The woman who never, in fact, existed, but whom we needed to invent to justify our callousness towards the poor and our greed? The mythical person Reagan made up to assure us that we do not have to apologize for our greed, because greed is the oil that causes the economic machine to turn smoothly, so that it will magically produce wealth for us while spitting out enough resources to take care of those we ignore if we focus unashamedly on our own advantage . . . .
The economic philosophy underlying the Reagan revolution, the revolution that has now brought us to our current state of economic collapse, is rooted in a mythical theological system in which selfishness is honorable and good and blessed by God, and wealth is a sign of God’s blessing on the selfish. And poverty is a sign of God’s curse, a sign that one has not given oneself to the virtuous life of hard work and scrimping, and therefore does not merit prosperity. What Rick Santelli is seeking to do in employing that loaded religious language is to get us to create new welfare queens, in the midst of our current crisis: to imagine that those we are bailing out are lazy, immoral parasites taking hard-earned money out of the pockets of the righteous.
It’s all so neat. It’s all so clear. And so simplistic. And so cruel. And so twisted. And so very American. So it’s no wonder what Rick Santelli’s rant-sermon has now run like wildfire through the media and pop culture. That’s what it was designed to do, after all. This sermon emanates from a group of people—the very stockbrokers who have worked hardest of all to place us in economic crisis, who have been the most brazen about their greed—who are adroit about using quasi-religious language to whip up our indignation about the “bad behavior” of the lazy, immoral poor.
So that we don't recognize what is really going on in our economic system: that it never benefits all of us in that magical way Reaganomics promised, but only the rich.
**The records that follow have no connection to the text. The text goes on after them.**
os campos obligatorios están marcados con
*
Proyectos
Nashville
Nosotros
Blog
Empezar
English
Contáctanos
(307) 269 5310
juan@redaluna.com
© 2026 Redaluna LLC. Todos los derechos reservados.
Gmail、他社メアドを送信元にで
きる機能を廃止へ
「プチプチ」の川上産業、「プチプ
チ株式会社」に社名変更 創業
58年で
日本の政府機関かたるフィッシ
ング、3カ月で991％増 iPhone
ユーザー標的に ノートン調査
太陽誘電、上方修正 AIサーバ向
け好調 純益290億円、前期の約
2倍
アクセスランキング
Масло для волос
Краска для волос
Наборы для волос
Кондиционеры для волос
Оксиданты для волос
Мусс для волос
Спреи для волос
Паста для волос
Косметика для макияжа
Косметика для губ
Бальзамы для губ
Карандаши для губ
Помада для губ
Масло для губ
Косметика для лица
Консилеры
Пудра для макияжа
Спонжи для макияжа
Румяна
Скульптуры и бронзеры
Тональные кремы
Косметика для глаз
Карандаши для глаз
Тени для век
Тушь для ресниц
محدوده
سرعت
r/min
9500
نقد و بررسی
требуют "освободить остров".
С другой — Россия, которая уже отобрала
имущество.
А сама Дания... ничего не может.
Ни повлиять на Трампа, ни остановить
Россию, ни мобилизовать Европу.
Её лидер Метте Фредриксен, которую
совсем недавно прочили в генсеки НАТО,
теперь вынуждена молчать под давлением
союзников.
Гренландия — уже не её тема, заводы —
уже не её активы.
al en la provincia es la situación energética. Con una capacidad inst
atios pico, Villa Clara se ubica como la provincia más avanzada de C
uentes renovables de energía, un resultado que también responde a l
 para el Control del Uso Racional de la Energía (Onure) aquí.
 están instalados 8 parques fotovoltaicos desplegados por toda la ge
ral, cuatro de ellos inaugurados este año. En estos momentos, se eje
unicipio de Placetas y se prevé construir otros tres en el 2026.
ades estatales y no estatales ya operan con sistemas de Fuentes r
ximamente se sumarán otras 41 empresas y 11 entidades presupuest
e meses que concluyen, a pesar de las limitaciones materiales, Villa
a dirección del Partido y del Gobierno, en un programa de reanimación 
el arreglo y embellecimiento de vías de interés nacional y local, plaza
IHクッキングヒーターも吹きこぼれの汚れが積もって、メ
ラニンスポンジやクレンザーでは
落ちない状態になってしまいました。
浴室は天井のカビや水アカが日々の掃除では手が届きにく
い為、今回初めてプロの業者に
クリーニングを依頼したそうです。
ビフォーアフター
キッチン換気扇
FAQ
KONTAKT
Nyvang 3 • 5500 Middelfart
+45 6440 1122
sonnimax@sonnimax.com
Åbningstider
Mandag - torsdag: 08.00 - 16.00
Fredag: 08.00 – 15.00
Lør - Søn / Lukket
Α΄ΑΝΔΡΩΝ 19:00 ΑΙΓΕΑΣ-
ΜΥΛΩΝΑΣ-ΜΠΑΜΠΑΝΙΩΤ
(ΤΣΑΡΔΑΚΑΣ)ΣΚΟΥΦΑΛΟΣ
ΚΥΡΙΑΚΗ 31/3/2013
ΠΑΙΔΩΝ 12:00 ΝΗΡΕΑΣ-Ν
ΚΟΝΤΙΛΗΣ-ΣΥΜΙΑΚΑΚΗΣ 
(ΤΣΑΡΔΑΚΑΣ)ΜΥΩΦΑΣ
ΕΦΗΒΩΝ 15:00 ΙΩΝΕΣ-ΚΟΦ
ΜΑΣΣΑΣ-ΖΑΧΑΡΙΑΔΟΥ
So that we don't recognize that the folks we have already been bailing out (and the ones who always get bailed out) are those at the top who keep telling us that God placed them there due to their virtue, and that they deserve what they get, unlike the immoral poor at the bottom of society.
These folks—the greedmongers of our culture—and their allies in the churches have been working fast and furious to refashion the scriptures of faith communities to turn them into messages about the virture of wealth and the immorality of poverty. They have done all they could to undercut movements within faith communities that remind us of our solidarity with each other—that we are all in it together, that the downfall and failure of my neighbor implicates me. That we cannot live morally while ignoring the needs of the less fortunate.
And to our shame, we keep listening, even as the sermons blare out at us from the trading floor. From the lips of those who have profited most largely from our willingness to believe their lies and to pretend that greed is honorable and morally admirable, and will save the world.